10 May 2007 - 11:09
  • News Code: 104270

NEW YORK -- Oil prices fell more than $1 Wednesday on a U.S. inventories report showing the first rebound for gasoline stocks in three months.

The increase could relieve pressure on U.S. retail gasoline prices, which have risen to near-record levels ahead of the summer driving season.


Inventories remain well below levels a year ago, however, and persistent problems at the nation"s refineries and escalating violence in Nigeria"s oil region could drive prices still higher.


Marking the first increase in 13 consecutive weeks, gasoline stocks rose an average of 400,000 barrels last week to 193.5 million barrels, slightly ahead of analyst expectations.


"Overall, the same problems that drove gas prices to record highs haven"t gone away," said Phil Flynn, an analyst at Alaron Trading Corp. in Chicago. "The big picture for today is still scary."


Light, sweet crude for June delivery fell $1.16 to $61.10 a barrel in afternoon electronic trading on the New York Mercantile Exchange (Nymex). June Brent crude dropped $1.01 to $64.53 a barrel on London"s ICE Futures exchange.


Gasoline futures slipped 1.45 cent to $2.1900 a gallon.


Meanwhile, the nationwide average price for regular unleaded was $3.03 per gallon Wednesday, up from $2.78 last month and $2.90 last year, according to AAA"s daily survey of self-serve stations.


Drivers could enjoy relief at the pump within weeks if crude prices continue to drop, though the upcoming switch to costlier summer gas blends will eat into any markdowns, Flynn said.

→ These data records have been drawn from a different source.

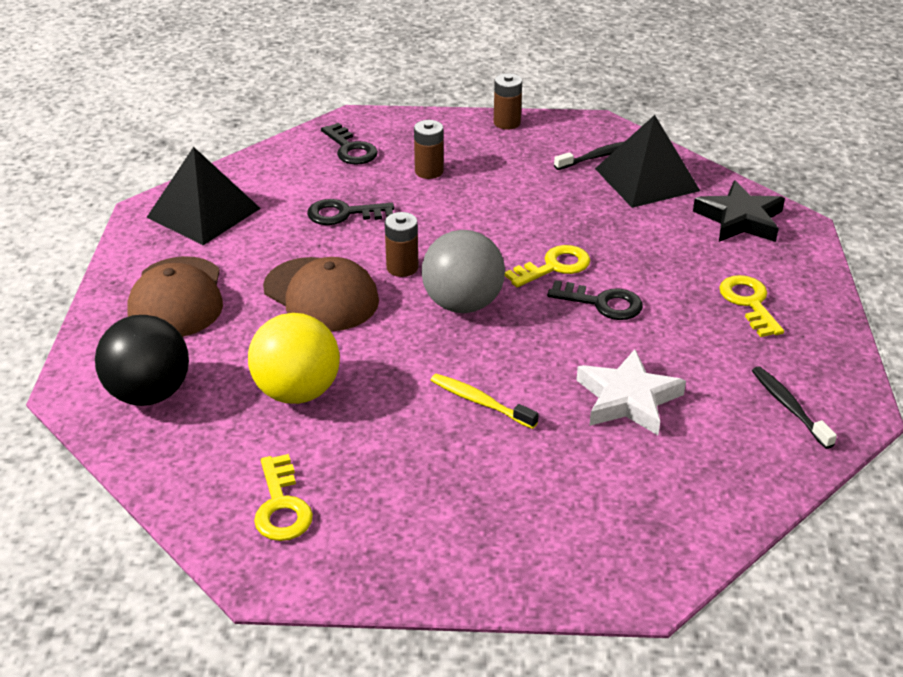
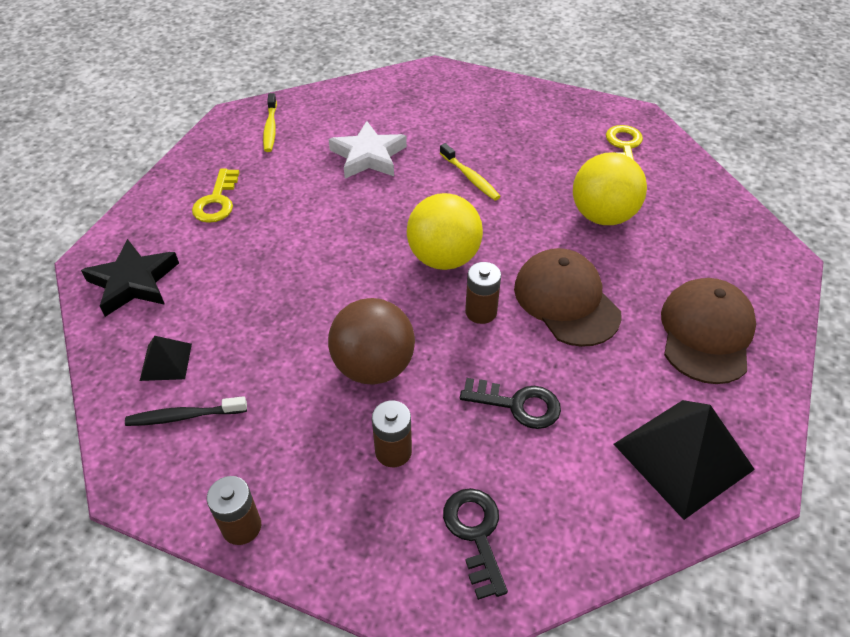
camera: 160 degrees left, 10 degrees up
black ball [95,315,189,406] -> none
grey ball [421,230,505,313] -> yellow ball [407,193,483,270]
yellow key [505,245,590,287] -> none
black key [547,280,643,320] -> none
black pyramid [595,115,700,208] -> black pyramid [140,336,192,381], size x0.50
black toothbrush [752,366,837,449] -> yellow toothbrush [263,93,277,152]
none -> brown ball [328,298,415,385]

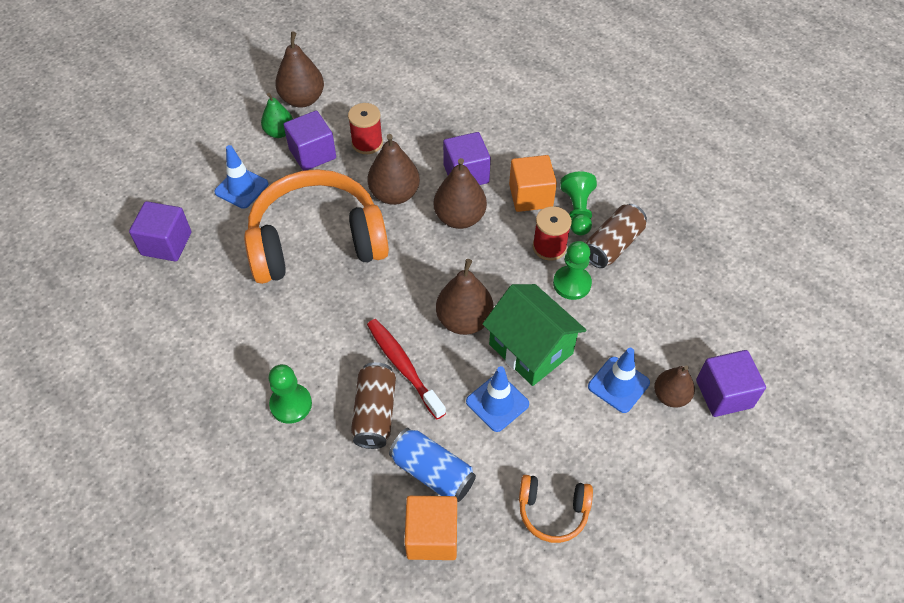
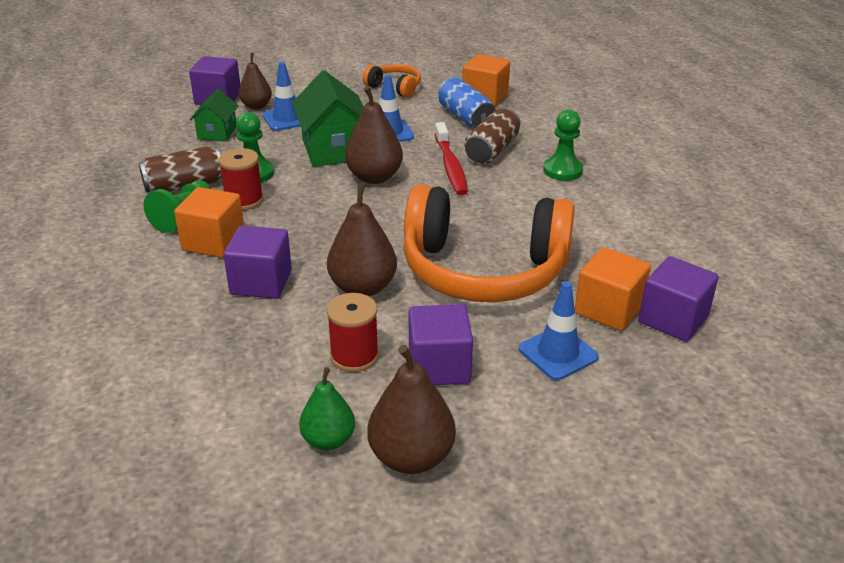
camera: 155 degrees left, 20 degrees down
green pear [261,93,293,138] -> green pear moved to [299,367,355,450]
brown pear [434,158,487,229] -> none
none -> green house [190,89,238,142]
none -> orange cube [575,247,651,331]

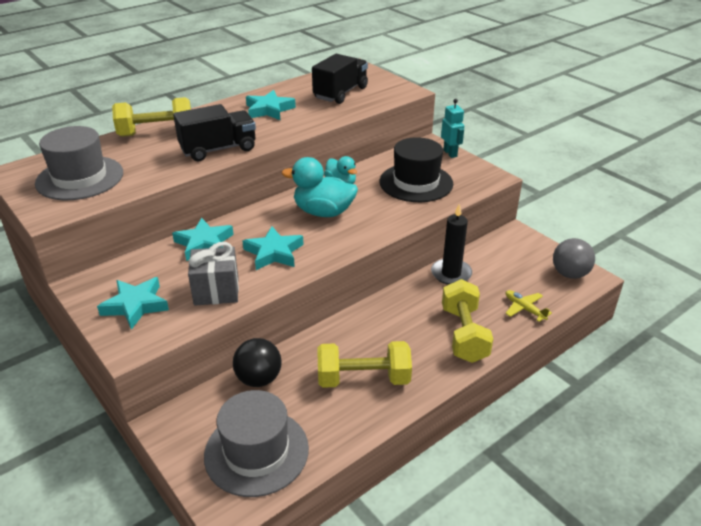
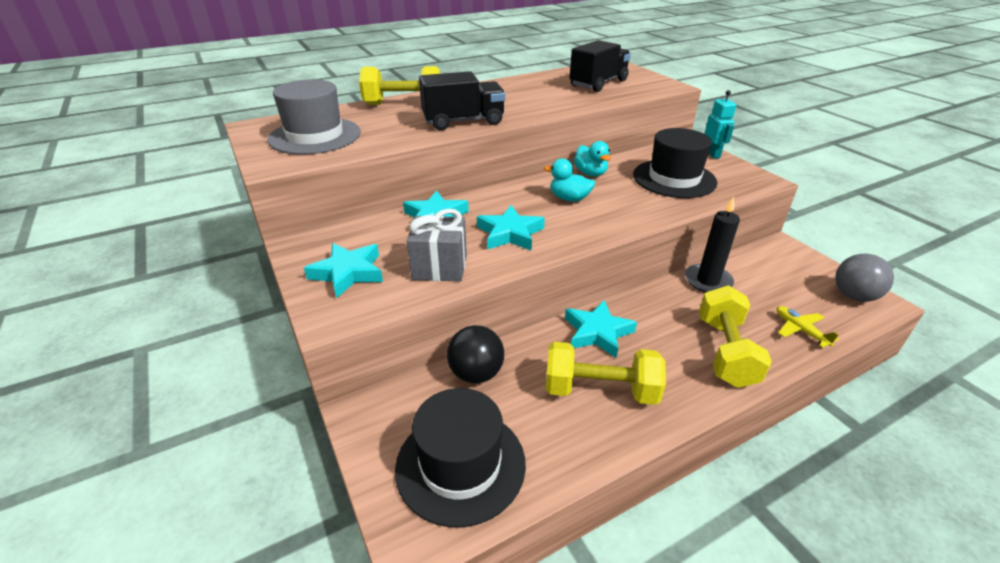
camera: 10 degrees right, 0 degrees up
grey hat [204,390,309,497] -> black hat [395,388,526,527]
turquoise star [246,90,296,120] -> turquoise star moved to [565,300,637,358]
turquoise duck [282,157,358,217] -> turquoise duck [544,158,595,202], size x0.62

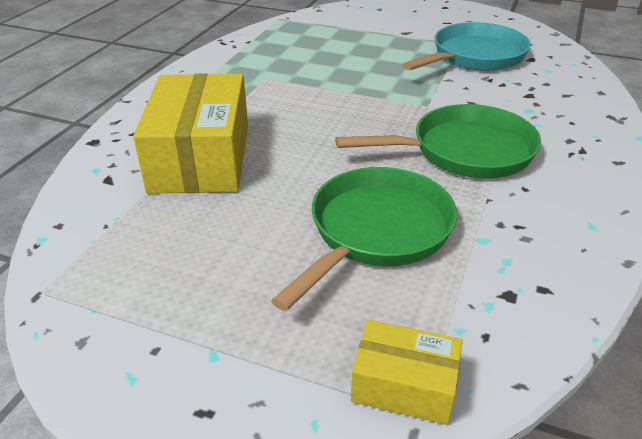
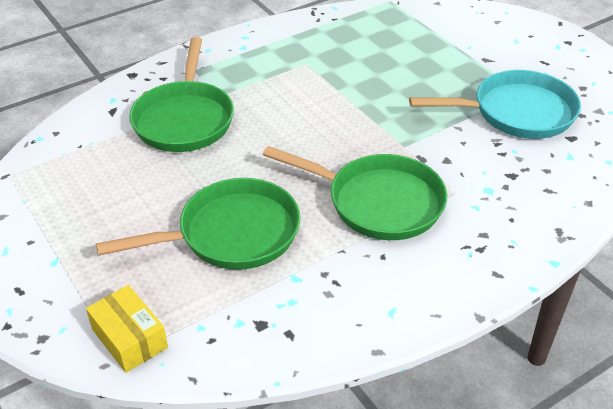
camera: 35 degrees right, 5 degrees up
yellow box [133,73,248,194] -> green pan [129,37,234,152]

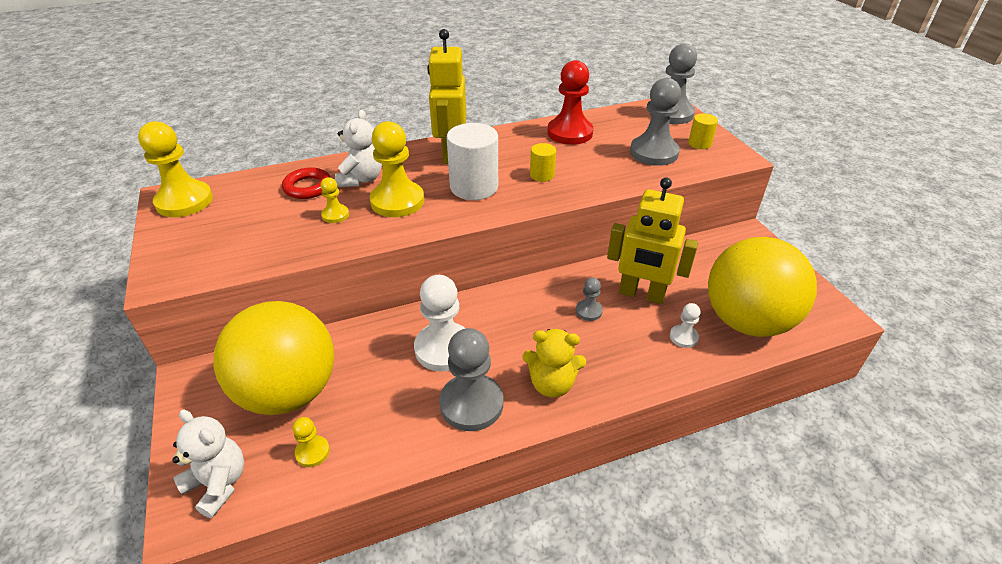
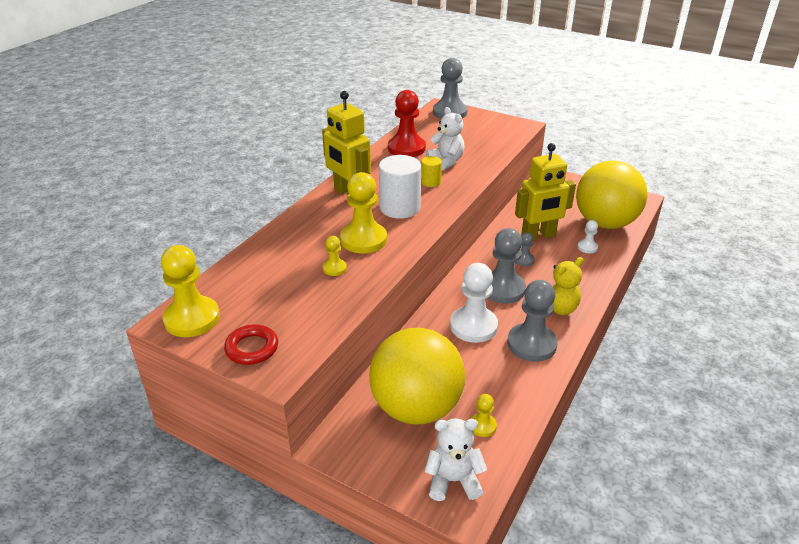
camera: 40 degrees left, 5 degrees down
red ring [282,167,331,199] -> red ring moved to [224,324,278,365]
white teddy bear [335,110,382,187] -> white teddy bear moved to [426,107,465,171]
grey pawn [630,78,681,166] -> grey pawn moved to [488,228,526,304]
yellow cylinder [688,113,718,149] -> none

Unplanned outages and scheduled maintenance at refineries, sluggish imports and strong demand have plagued gasoline supplies. At least a dozen additional partial shutdowns have occurred in the U.S. and internationally that cut refining capacity.


The inventories report also showed crude oil stocks increased by 5.6 million barrels, or 1.7 percent, to 341.2 million barrels for the week ending May 4.


Stocks of distillate fuel, which includes diesel and heating oil, rose by 1.7 million barrels to 118.8 million barrels.


Earlier Wednesday, oil prices rose following the armed seizure of four American workers in Nigeria, heightening supply worries in the energy market.


The attackers, carrying assault rifles and rocket-propelled grenades, stormed a vessel carrying the workers in the southern Niger Delta minutes before midnight on Tuesday, two industry officials told The Associated Press.


The latest kidnappings — following dozens last week — came just hours after militants staged coordinated attacks on three pipelines in the wetlands region, knocking out tens of thousands of barrels of crude oil and keeping global supply fears alive.


Nigeria is Africa"s largest producer of crude, one of the top 10 exporters in the world and a leading supplier of oil for the United States.


In other Nymex trading, heating oil futures fell 3.70 cents to $1.7929 a gallon, and natural gas prices rose 2.3 cents to $7.660 per 1,000 cubic feet.